## PROBLEM DETAILS
Every line below that holds "betekent" must be copied.

Saved data entries

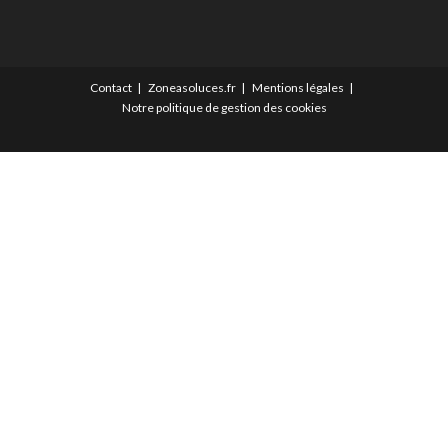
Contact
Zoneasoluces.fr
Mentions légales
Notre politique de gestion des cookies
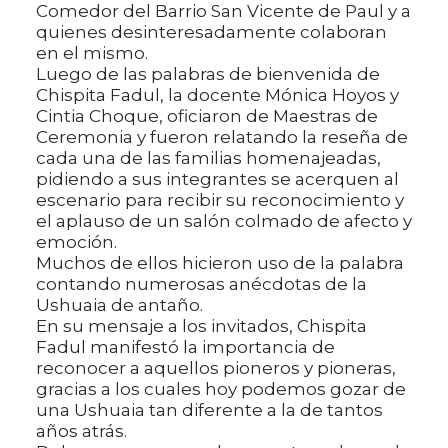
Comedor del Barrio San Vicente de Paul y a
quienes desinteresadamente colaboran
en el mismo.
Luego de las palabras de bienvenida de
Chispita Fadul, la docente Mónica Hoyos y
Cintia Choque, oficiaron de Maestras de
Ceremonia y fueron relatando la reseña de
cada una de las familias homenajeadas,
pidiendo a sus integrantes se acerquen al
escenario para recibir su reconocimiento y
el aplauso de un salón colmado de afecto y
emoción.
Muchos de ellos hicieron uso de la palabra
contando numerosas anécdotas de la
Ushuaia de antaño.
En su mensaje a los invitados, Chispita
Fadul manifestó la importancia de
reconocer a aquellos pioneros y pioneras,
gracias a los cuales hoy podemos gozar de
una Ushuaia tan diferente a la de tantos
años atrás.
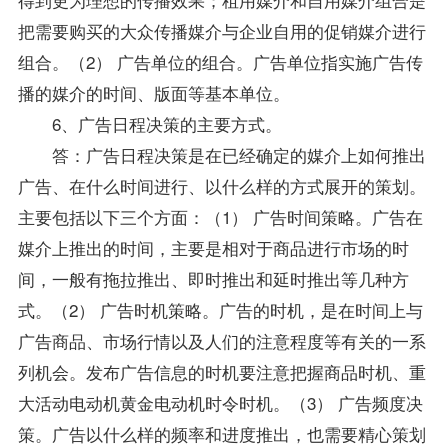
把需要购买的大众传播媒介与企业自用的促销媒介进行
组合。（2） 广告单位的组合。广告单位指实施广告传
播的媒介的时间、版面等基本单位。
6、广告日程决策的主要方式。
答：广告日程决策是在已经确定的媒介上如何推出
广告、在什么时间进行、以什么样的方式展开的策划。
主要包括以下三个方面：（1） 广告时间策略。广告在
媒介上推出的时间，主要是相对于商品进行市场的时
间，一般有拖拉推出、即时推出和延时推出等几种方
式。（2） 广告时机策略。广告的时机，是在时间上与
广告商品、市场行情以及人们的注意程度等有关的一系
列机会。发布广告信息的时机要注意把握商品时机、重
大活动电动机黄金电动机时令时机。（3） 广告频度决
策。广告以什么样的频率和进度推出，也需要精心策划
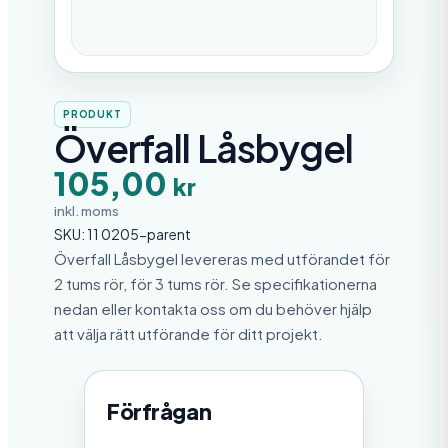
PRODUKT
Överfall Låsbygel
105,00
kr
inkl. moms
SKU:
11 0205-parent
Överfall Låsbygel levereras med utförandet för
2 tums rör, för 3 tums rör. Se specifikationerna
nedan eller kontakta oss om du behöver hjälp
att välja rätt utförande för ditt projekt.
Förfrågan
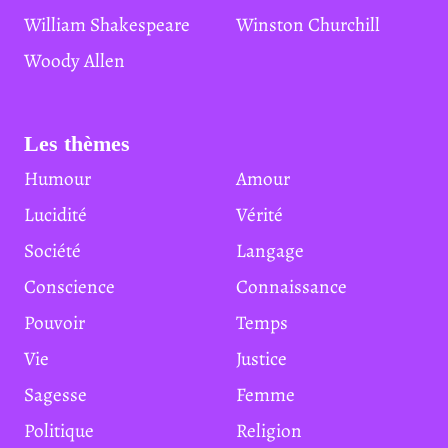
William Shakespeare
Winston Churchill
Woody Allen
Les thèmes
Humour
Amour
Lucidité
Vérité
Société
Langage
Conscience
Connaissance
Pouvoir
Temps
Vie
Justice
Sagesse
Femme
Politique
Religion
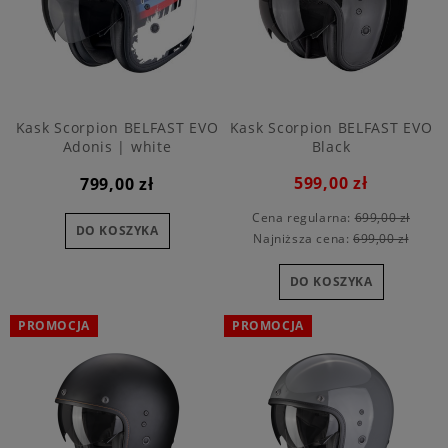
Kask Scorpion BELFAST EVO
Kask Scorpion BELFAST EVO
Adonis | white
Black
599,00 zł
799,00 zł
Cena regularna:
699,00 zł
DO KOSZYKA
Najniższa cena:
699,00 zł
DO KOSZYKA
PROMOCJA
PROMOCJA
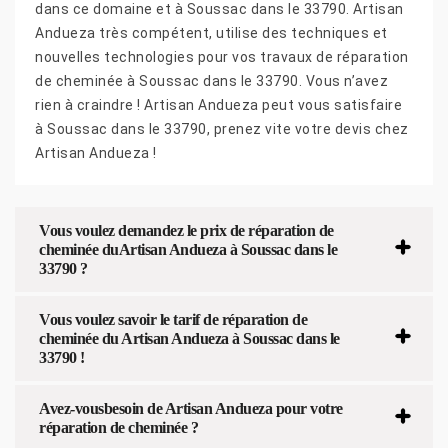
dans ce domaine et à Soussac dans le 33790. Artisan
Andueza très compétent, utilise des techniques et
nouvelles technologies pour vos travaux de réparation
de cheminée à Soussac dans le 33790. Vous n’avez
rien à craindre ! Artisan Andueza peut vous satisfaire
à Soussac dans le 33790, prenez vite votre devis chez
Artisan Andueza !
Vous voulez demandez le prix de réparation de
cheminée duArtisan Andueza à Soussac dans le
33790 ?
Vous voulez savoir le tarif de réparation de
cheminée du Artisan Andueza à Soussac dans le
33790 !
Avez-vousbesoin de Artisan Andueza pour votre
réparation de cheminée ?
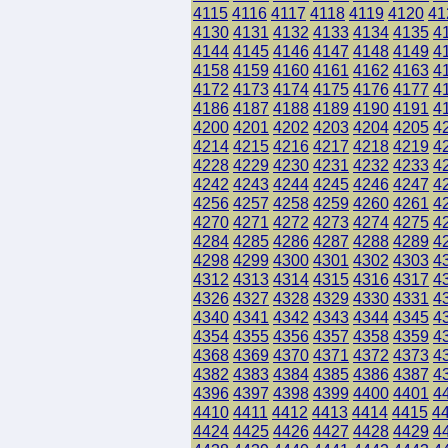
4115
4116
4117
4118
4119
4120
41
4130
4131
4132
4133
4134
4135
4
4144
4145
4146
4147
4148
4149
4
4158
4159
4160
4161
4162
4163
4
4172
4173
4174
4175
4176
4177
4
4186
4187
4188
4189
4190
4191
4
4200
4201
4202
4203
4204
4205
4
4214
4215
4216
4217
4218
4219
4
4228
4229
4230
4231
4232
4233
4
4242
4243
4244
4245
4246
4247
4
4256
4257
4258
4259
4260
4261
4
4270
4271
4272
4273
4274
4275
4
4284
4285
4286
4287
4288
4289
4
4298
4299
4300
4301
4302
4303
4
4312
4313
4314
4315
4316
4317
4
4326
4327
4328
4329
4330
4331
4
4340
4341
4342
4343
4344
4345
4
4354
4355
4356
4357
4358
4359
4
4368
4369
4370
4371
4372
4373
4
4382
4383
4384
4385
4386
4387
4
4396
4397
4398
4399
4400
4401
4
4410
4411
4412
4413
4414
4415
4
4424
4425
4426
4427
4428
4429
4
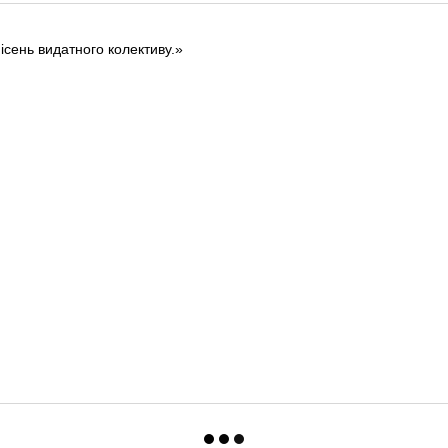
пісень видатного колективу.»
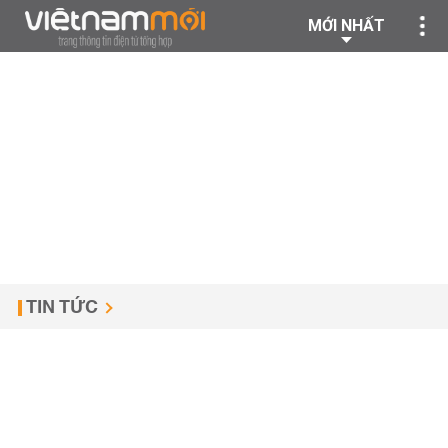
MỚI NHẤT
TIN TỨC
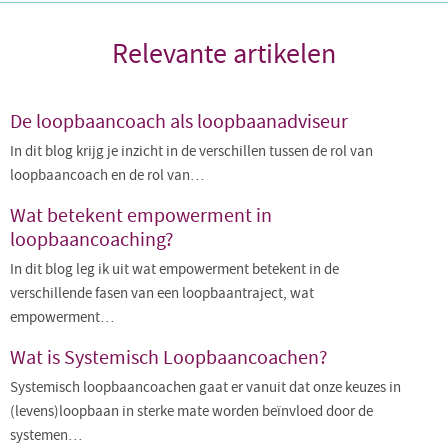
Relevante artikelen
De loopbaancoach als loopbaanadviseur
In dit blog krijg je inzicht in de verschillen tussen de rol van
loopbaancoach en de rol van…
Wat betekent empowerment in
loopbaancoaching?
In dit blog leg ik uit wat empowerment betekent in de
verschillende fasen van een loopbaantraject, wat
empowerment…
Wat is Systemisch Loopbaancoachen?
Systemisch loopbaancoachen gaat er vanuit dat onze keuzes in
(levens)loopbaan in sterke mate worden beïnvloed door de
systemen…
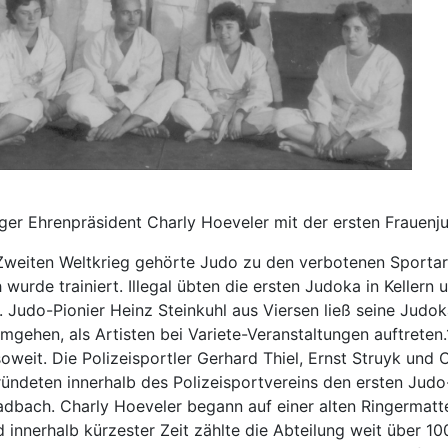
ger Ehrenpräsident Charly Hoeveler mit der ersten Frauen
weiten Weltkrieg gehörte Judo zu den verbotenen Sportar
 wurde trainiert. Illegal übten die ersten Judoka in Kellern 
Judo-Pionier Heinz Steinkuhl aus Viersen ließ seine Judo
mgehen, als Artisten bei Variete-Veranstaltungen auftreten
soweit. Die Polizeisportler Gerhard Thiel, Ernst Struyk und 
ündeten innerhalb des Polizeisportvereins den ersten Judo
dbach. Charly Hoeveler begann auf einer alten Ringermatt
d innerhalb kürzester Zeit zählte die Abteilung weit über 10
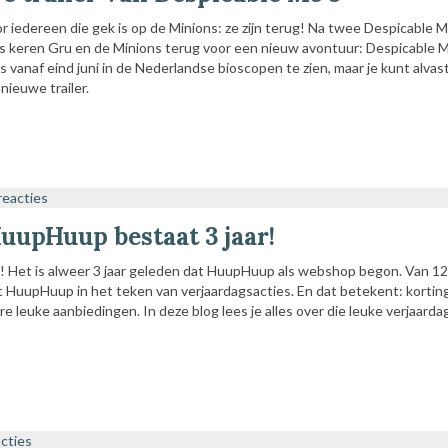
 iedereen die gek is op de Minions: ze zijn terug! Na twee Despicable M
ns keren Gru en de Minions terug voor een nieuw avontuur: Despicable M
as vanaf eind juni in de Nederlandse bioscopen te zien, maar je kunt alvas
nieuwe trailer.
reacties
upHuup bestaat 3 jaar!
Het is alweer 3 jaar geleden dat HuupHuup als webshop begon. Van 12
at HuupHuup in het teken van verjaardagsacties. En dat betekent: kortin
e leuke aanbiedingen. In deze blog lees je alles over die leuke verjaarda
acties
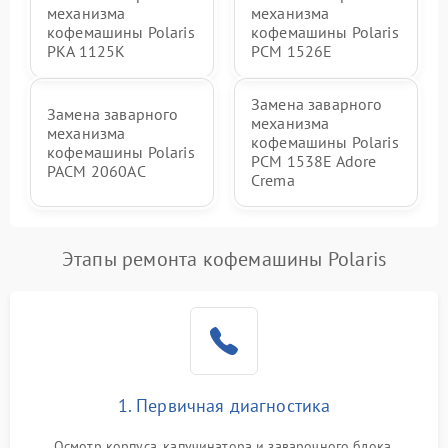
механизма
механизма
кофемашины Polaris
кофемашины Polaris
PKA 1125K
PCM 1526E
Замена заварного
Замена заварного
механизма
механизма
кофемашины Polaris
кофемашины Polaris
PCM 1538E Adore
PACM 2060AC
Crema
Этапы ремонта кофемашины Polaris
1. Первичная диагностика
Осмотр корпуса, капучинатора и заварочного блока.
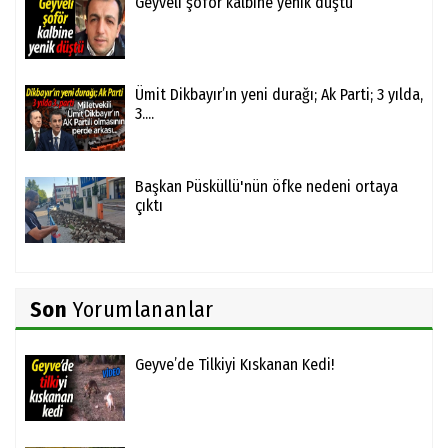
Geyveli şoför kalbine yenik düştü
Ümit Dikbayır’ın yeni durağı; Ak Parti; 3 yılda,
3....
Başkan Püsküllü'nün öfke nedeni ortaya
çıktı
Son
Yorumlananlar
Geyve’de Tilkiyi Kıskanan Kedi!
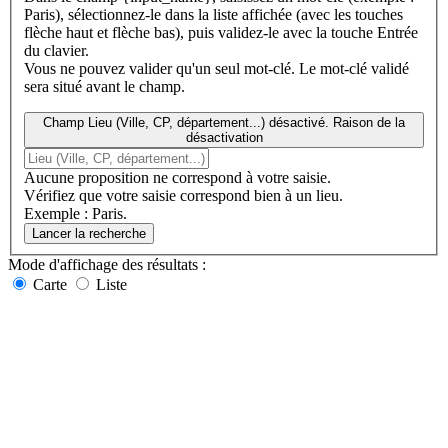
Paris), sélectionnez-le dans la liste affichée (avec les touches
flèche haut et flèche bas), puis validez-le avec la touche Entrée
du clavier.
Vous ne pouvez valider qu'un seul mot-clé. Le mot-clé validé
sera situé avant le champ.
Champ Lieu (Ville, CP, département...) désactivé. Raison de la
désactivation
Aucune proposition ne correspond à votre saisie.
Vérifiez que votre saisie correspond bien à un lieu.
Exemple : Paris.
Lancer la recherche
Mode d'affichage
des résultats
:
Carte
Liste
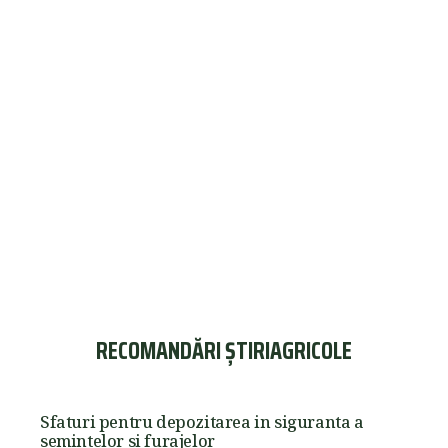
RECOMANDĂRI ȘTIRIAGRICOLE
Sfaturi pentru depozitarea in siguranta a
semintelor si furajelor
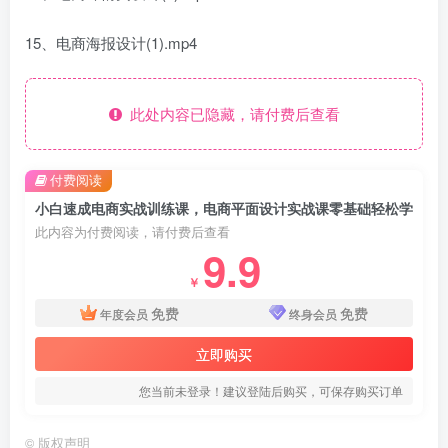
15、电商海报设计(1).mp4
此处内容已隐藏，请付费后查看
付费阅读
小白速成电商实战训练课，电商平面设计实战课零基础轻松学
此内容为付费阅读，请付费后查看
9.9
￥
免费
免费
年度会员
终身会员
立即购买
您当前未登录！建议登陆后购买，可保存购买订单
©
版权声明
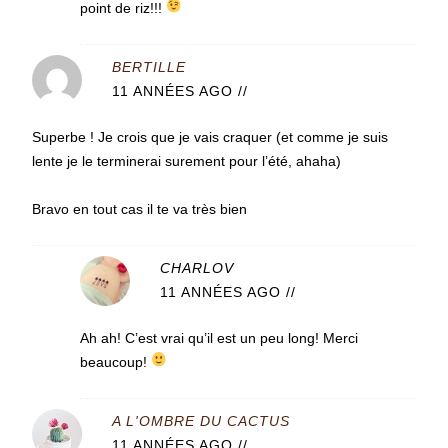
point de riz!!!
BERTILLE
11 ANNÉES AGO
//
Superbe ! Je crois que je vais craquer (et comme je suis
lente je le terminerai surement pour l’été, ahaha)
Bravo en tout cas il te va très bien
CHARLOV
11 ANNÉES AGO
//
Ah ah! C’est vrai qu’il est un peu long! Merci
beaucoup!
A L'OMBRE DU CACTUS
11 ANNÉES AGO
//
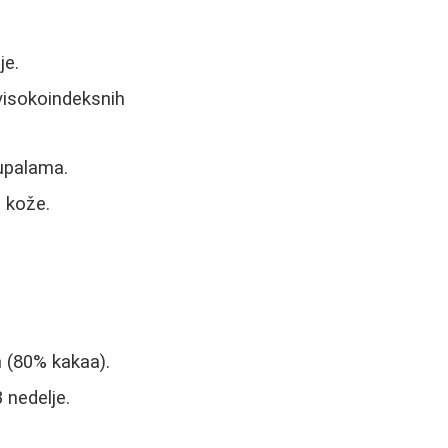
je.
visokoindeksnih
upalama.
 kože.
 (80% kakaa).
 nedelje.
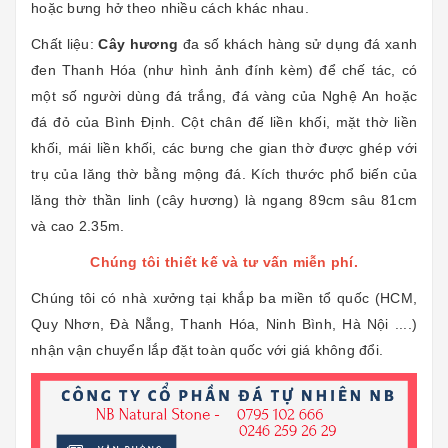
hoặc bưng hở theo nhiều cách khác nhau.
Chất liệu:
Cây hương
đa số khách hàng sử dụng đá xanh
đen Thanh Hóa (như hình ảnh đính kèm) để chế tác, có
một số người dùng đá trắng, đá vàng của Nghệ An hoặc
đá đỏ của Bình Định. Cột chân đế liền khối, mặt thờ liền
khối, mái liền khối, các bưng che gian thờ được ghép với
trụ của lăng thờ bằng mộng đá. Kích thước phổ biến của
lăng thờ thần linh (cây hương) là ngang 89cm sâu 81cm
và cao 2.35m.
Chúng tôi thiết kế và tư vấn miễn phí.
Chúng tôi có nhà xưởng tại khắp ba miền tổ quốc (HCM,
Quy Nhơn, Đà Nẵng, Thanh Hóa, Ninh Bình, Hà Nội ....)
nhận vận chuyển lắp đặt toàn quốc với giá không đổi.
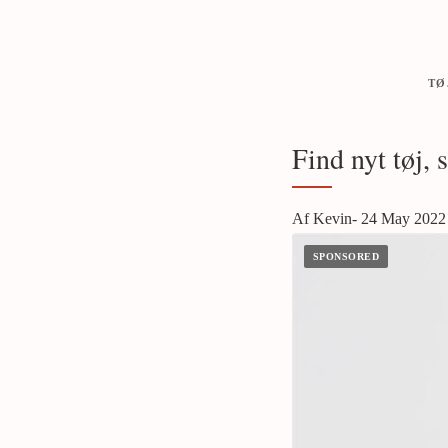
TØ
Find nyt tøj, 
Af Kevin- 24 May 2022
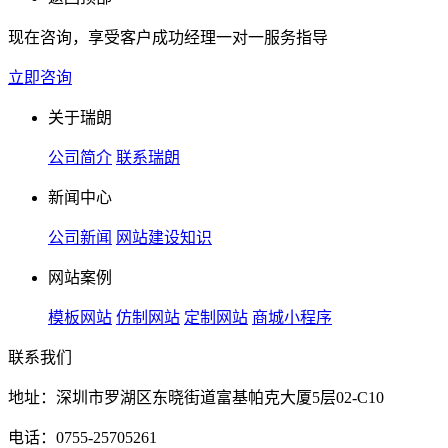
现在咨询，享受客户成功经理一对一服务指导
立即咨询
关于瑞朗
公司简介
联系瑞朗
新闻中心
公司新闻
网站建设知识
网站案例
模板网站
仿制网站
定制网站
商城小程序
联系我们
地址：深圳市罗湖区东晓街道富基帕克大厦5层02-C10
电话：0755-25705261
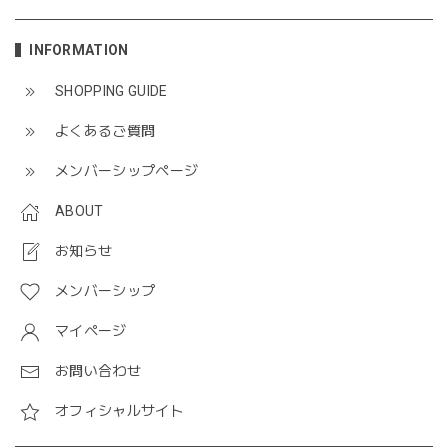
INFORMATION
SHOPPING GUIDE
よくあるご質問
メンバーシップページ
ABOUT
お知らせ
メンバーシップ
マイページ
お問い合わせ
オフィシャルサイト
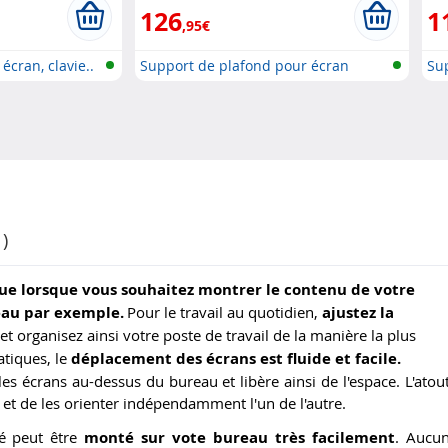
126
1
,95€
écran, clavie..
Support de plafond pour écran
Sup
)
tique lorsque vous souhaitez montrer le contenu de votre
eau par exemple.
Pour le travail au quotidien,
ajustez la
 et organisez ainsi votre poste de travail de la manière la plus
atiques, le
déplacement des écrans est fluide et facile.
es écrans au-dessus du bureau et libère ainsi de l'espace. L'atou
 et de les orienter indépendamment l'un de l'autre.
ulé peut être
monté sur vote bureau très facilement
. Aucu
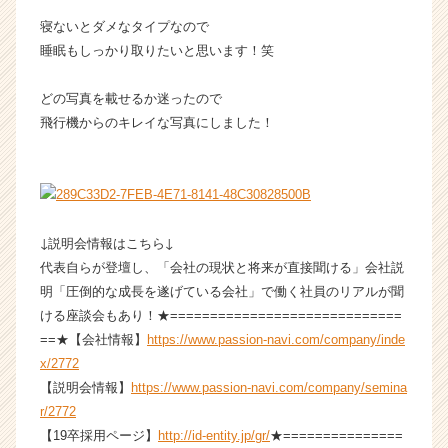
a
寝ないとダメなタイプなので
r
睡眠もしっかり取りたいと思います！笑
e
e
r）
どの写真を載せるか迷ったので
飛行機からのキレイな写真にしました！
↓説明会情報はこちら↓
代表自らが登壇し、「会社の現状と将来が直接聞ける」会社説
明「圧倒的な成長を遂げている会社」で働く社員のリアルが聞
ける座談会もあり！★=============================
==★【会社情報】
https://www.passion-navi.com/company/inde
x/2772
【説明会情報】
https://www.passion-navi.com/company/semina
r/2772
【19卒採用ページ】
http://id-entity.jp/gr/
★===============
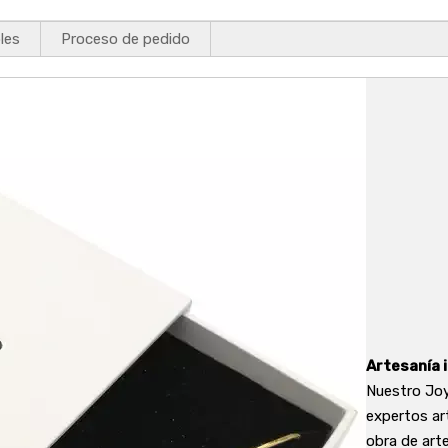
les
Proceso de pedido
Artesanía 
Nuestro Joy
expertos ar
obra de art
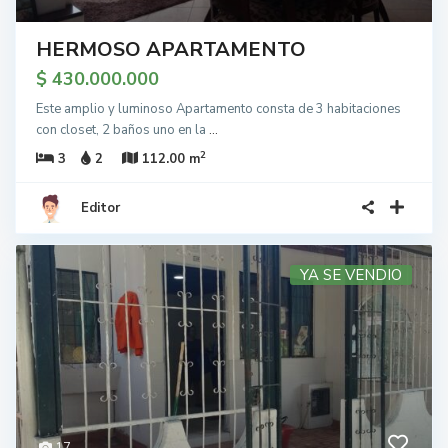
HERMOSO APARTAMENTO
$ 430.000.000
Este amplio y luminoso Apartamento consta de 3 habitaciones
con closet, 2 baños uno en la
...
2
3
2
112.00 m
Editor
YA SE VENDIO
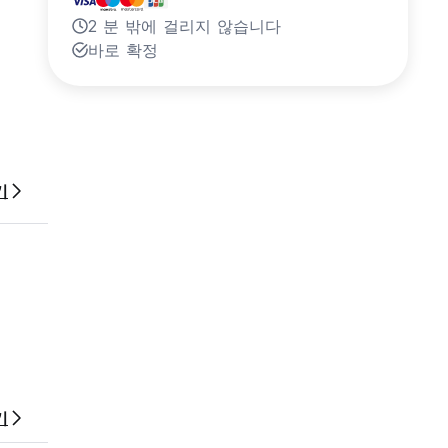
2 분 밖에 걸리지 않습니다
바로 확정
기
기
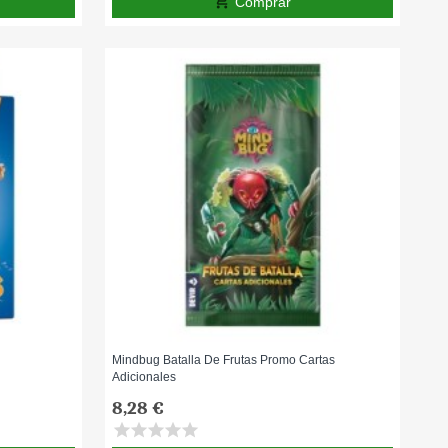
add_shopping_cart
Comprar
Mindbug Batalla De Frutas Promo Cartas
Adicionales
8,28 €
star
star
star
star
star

## RESULT OF THIS TASK
Wat betekent empowerment in
In dit blog leg ik uit wat empowerment betekent in de
at HuupHuup in het teken van verjaardagsacties. En dat betekent: kortin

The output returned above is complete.